# Recorded information
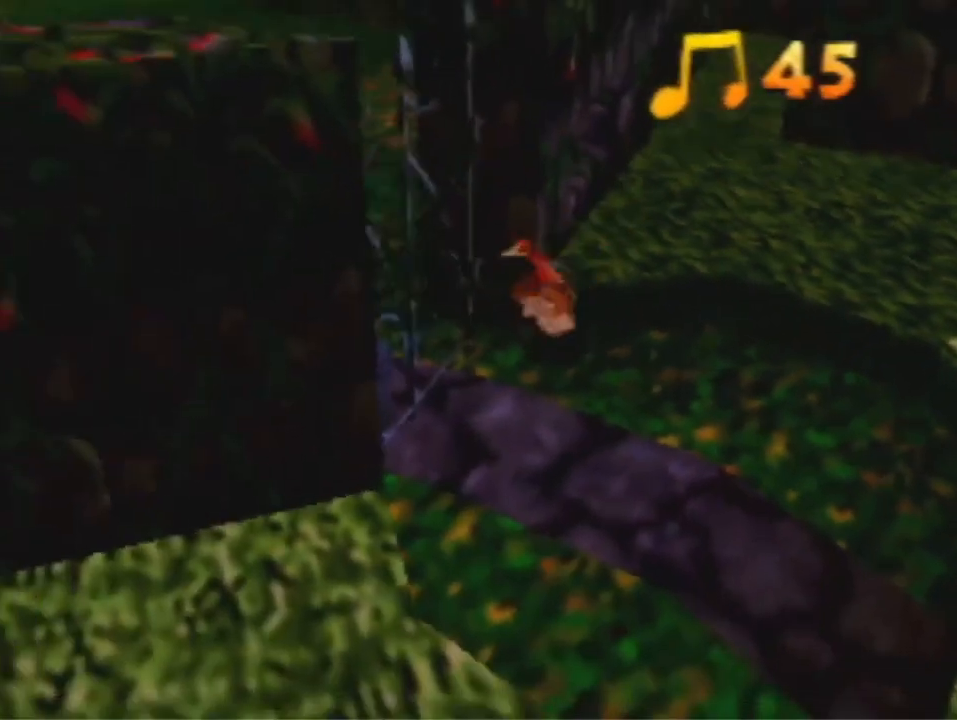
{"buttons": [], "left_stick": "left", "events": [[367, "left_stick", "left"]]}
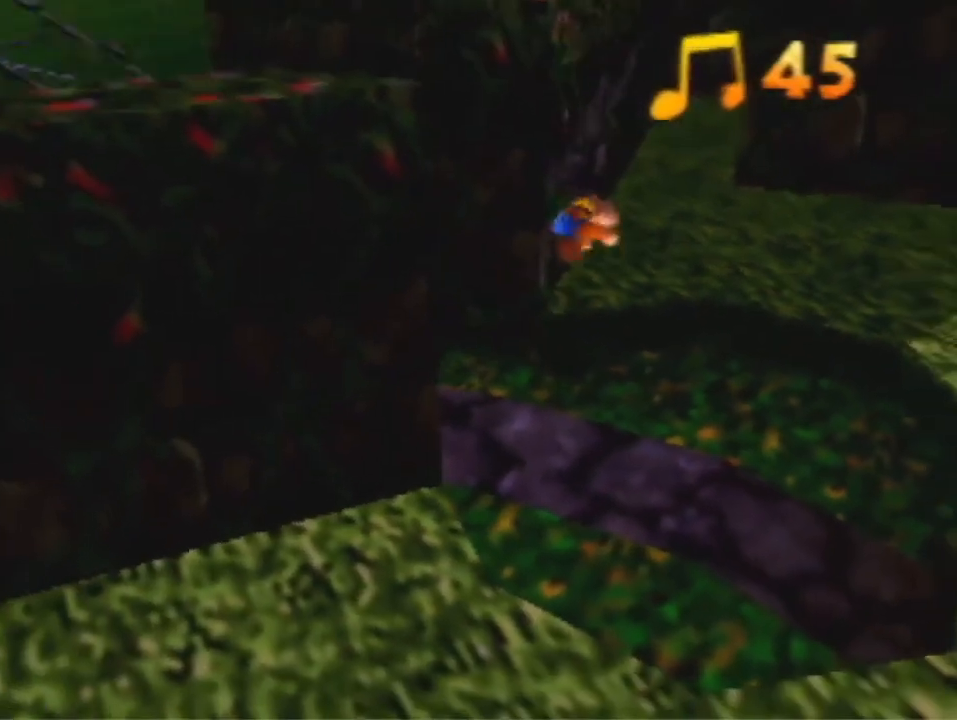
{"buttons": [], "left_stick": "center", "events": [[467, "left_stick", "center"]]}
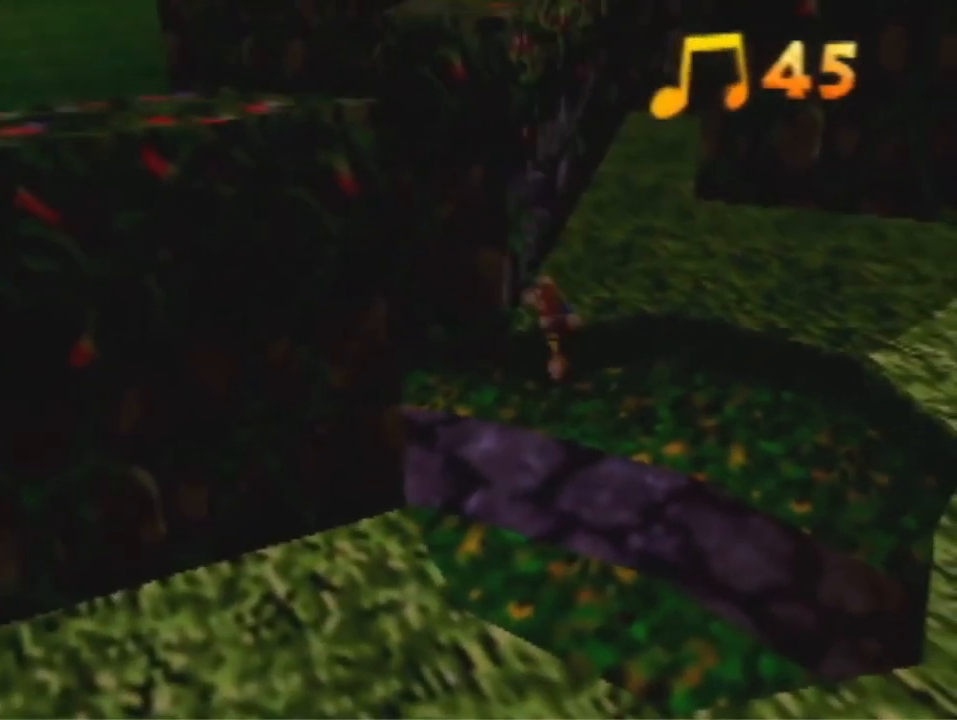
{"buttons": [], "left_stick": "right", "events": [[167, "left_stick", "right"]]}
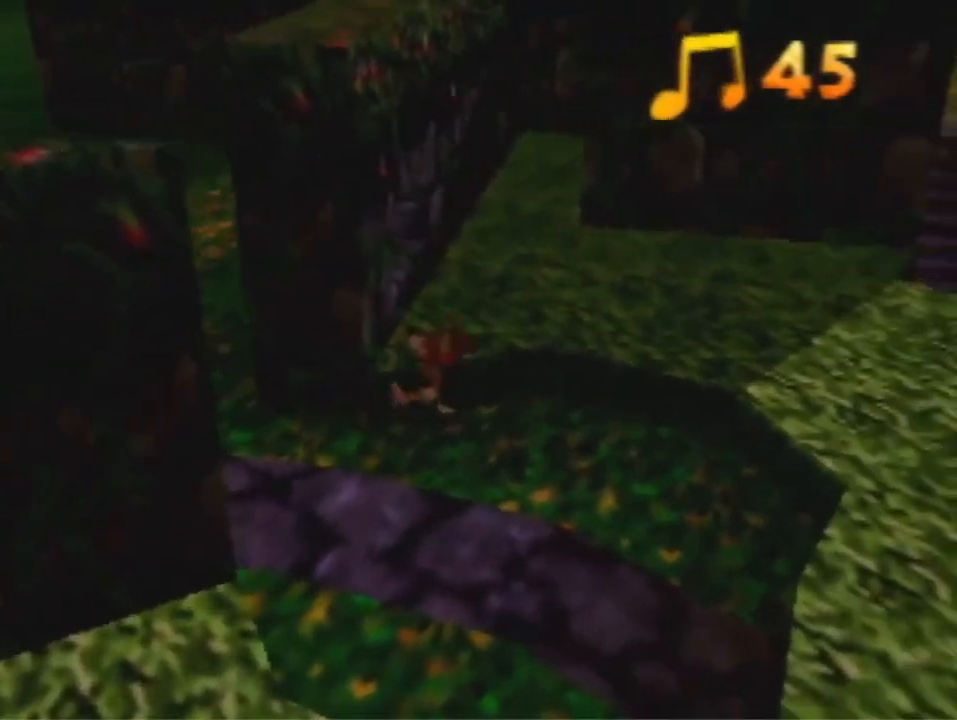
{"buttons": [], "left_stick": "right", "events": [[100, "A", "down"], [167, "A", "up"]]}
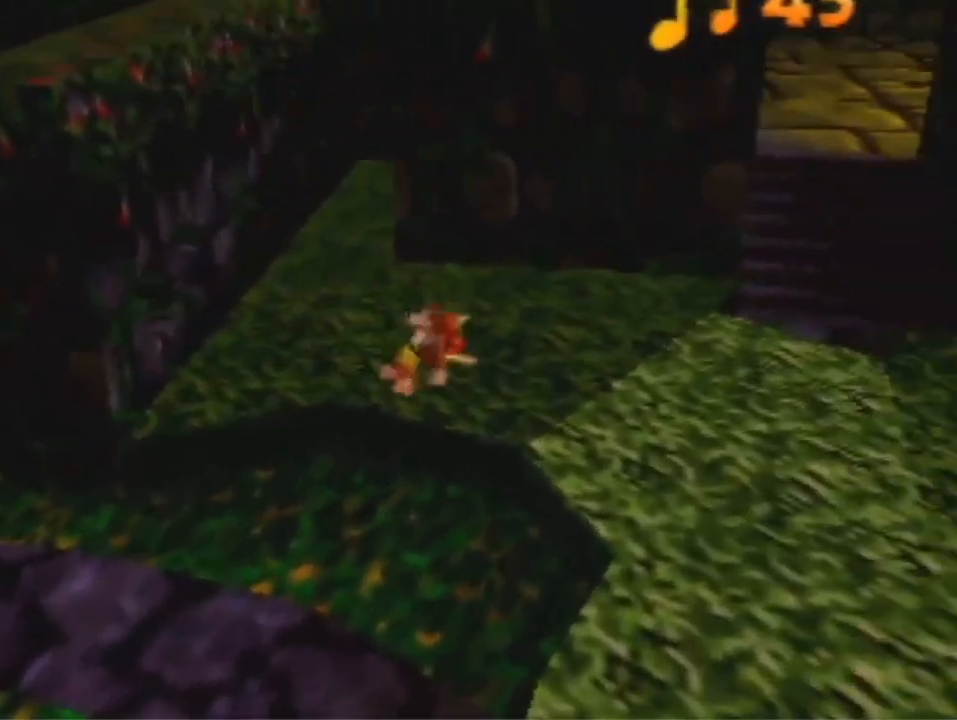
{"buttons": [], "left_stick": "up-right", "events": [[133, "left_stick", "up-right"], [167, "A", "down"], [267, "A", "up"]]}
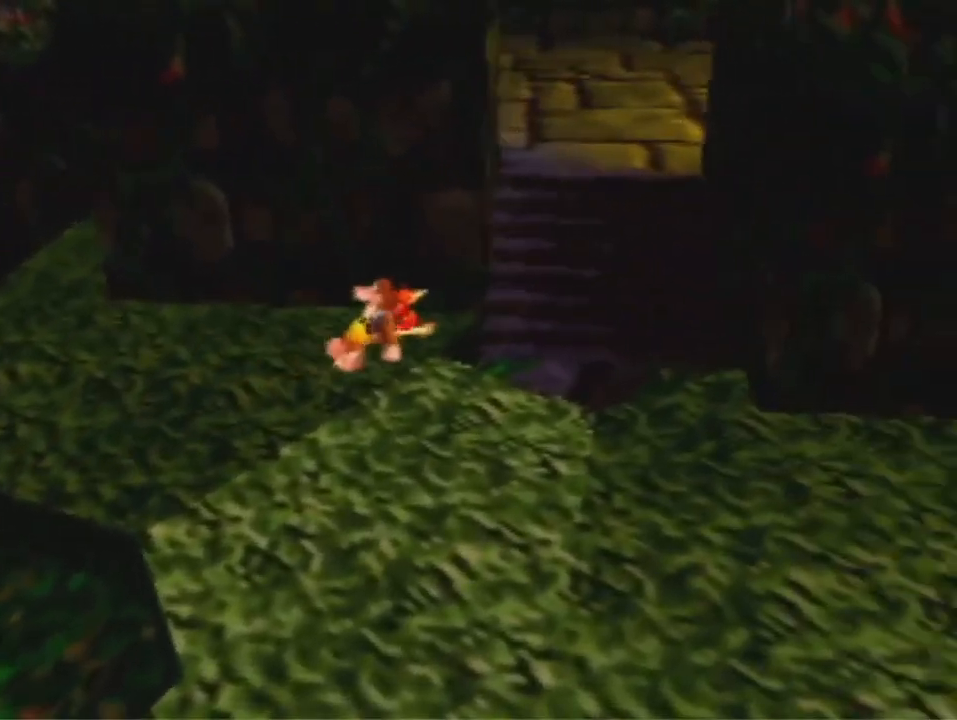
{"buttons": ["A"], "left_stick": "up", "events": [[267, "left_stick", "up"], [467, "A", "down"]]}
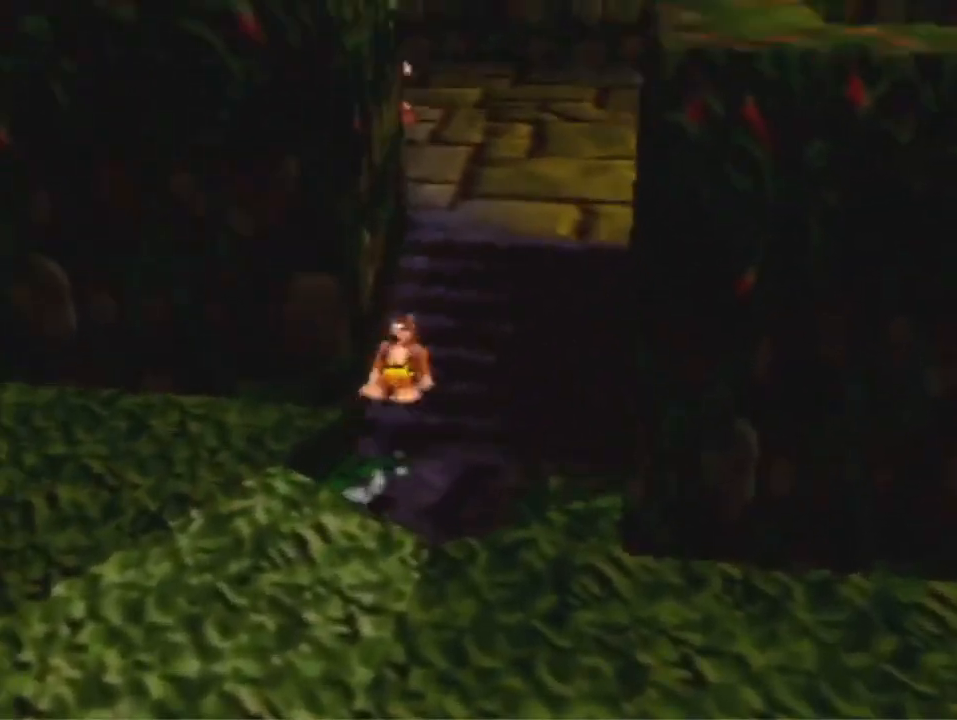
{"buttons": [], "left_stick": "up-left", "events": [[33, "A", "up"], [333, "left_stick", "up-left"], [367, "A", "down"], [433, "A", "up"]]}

# Exercise requirements
State the number of lines in the records that hold the string "down", and add nothing.

# Completed exercise
4